Abstract

To determine the prognostic factors that predict recurrence of hepatocellular carcinoma (HCC) exceeding the University of California at San Francisco (UCSF) criteria after primary resection. HCC patients who underwent curative liver resections between 2001 and 2007 and who were within the UCSF criteria (n=716) were examined. Independent prognostic factors were examined by the Cox proportional hazard model. A total of 285 patients (39.8%) developed recurrences. Of the patients who developed recurrences, 180 had HCC still within the UCSF criteria (63.2%), and 105 developed HCC beyond this criteria (36.8%). Among the population with primary transplantable HCC, patients with larger primary tumor sizes, serum α-fetoprotein (AFP) levels over 400ng/mL, satellite nodules, vascular invasion, or undifferentiated HCC had a risk of untransplantable recurrence, as shown by univariate analysis. In multivariate analysis, undifferentiated HCC and vascular invasion were identified as the significant predictors with adjusted hazard ratios of 9.25 [95% confidence interval (CI) 2.13-40.21] and 2.19 (95% CI 1.34-3.58), respectively.

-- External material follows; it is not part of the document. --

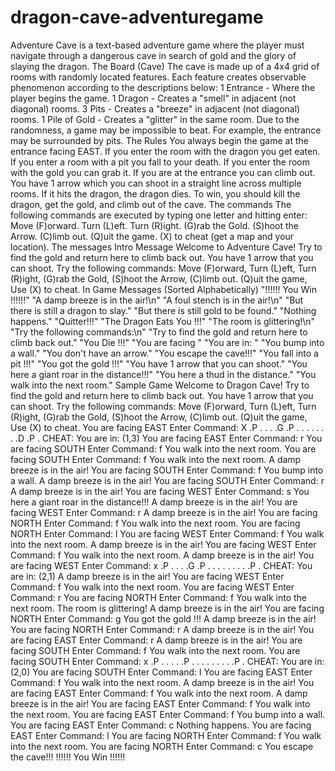 # dragon-cave-adventuregame
Adventure Cave is a text-based adventure game where the player must navigate through a dangerous cave in search of gold and the glory of slaying the dragon. The Board (Cave) The cave is made up of a 4x4 grid of rooms with randomly located features. Each feature creates observable phenomenon according to the descriptions below: 1 Entrance - Where the player begins the game. 1 Dragon - Creates a "smell" in adjacent (not diagonal) rooms. 3 Pits - Creates a "breeze" in adjacent (not diagonal) rooms. 1 Pile of Gold - Creates a "glitter" in the same room. Due to the randomness, a game may be impossible to beat. For example, the entrance may be surrounded by pits. The Rules You always begin the game at the entrance facing EAST. If you enter the room with the dragon you get eaten. If you enter a room with a pit you fall to your death. If you enter the room with the gold you can grab it. If you are at the entrance you can climb out. You have 1 arrow which you can shoot in a straight line across multiple rooms. If it hits the dragon, the dragon dies. To win, you should kill the dragon, get the gold, and climb out of the cave. The commands The following commands are executed by typing one letter and hitting enter: Move (F)orward. Turn (L)eft. Turn (R)ight. (G)rab the Gold. (S)hoot the Arrow. (C)limb out. (Q)uit the game. (X) to cheat (get a map and your location). The messages Intro Message Welcome to Adventure Cave! Try to find the gold and return here to climb back out. You have 1 arrow that you can shoot. Try the following commands: Move (F)orward, Turn (L)eft, Turn (R)ight, (G)rab the Gold, (S)hoot the Arrow, (C)limb out. (Q)uit the game, Use (X) to cheat. In Game Messages (Sorted Alphabetically) "!!!!!! You Win !!!!!!" "A damp breeze is in the air!\n" "A foul stench is in the air!\n" "But there is still a dragon to slay." "But there is still gold to be found." "Nothing happens." "Quitter!!!" "The Dragon Eats You !!!" "The room is glittering!\n" "Try the following commands:\n" "Try to find the gold and return here to climb back out." "You Die !!!" "You are facing " "You are in: " "You bump into a wall." "You don't have an arrow." "You escape the cave!!!" "You fall into a pit !!!" "You got the gold !!!" "You have 1 arrow that you can shoot." "You here a giant roar in the distance!!!" "You here a thud in the distance." "You walk into the next room." Sample Game Welcome to Dragon Cave! Try to find the gold and return here to climb back out. You have 1 arrow that you can shoot. Try the following commands: Move (F)orward, Turn (L)eft, Turn (R)ight, (G)rab the Gold, (S)hoot the Arrow, (C)limb out. (Q)uit the game, Use (X) to cheat.   You are facing EAST Enter Command: X .P      .       .       .        .G      .P      .       .        .       .       .       .        .       .D      .P      .        CHEAT: You are in: (1,3)  You are facing EAST Enter Command: r  You are facing SOUTH Enter Command: f You walk into the next room.  You are facing SOUTH Enter Command: f You walk into the next room. A damp breeze is in the air!  You are facing SOUTH Enter Command: f You bump into a wall. A damp breeze is in the air!  You are facing SOUTH Enter Command: r A damp breeze is in the air!  You are facing WEST Enter Command: s You here a giant roar in the distance!!! A damp breeze is in the air!  You are facing WEST Enter Command: r A damp breeze is in the air!  You are facing NORTH Enter Command: f You walk into the next room.  You are facing NORTH Enter Command: l  You are facing WEST Enter Command: f You walk into the next room. A damp breeze is in the air!  You are facing WEST Enter Command: f You walk into the next room. A damp breeze is in the air!  You are facing WEST Enter Command: x .P      .       .       .        .G      .P      .       .        .       .       .       .        .       .       .P      .        CHEAT: You are in: (2,1) A damp breeze is in the air!  You are facing WEST Enter Command: f You walk into the next room.  You are facing WEST Enter Command: r  You are facing NORTH Enter Command: f You walk into the next room. The room is glittering! A damp breeze is in the air!  You are facing NORTH Enter Command: g You got the gold !!! A damp breeze is in the air!  You are facing NORTH Enter Command: r A damp breeze is in the air!  You are facing EAST Enter Command: r A damp breeze is in the air!  You are facing SOUTH Enter Command: f You walk into the next room.  You are facing SOUTH Enter Command: x .P      .       .       .        .       .P      .       .        .       .       .       .        .       .       .P      .        CHEAT: You are in: (2,0)  You are facing SOUTH Enter Command: l  You are facing EAST Enter Command: f You walk into the next room. A damp breeze is in the air!  You are facing EAST Enter Command: f You walk into the next room. A damp breeze is in the air!  You are facing EAST Enter Command: f You walk into the next room.  You are facing EAST Enter Command: f You bump into a wall.  You are facing EAST Enter Command: c Nothing happens.  You are facing EAST Enter Command: l  You are facing NORTH Enter Command: f You walk into the next room.  You are facing NORTH Enter Command: c You escape the cave!!! !!!!!! You Win !!!!!!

When only preoperative factors were considered in multivariate analysis, primary tumor size and serum AFP levels over 400ng/mL were identified as significant predictors with adjusted hazard ratios of 1.24 (95% CI 1.07-1.45) and 1.72 (95% CI 1.05-2.82), respectively. For primary HCC patients within the UCSF criteria, larger tumor sizes and AFP levels over 400ng/mL were associated with postresection recurrence of HCC exceeding the UCSF criteria. Because these are clearly markers for aggressive tumor biology, whether early primary transplant will alter the aggressive tumor behaviors warrant further investigation.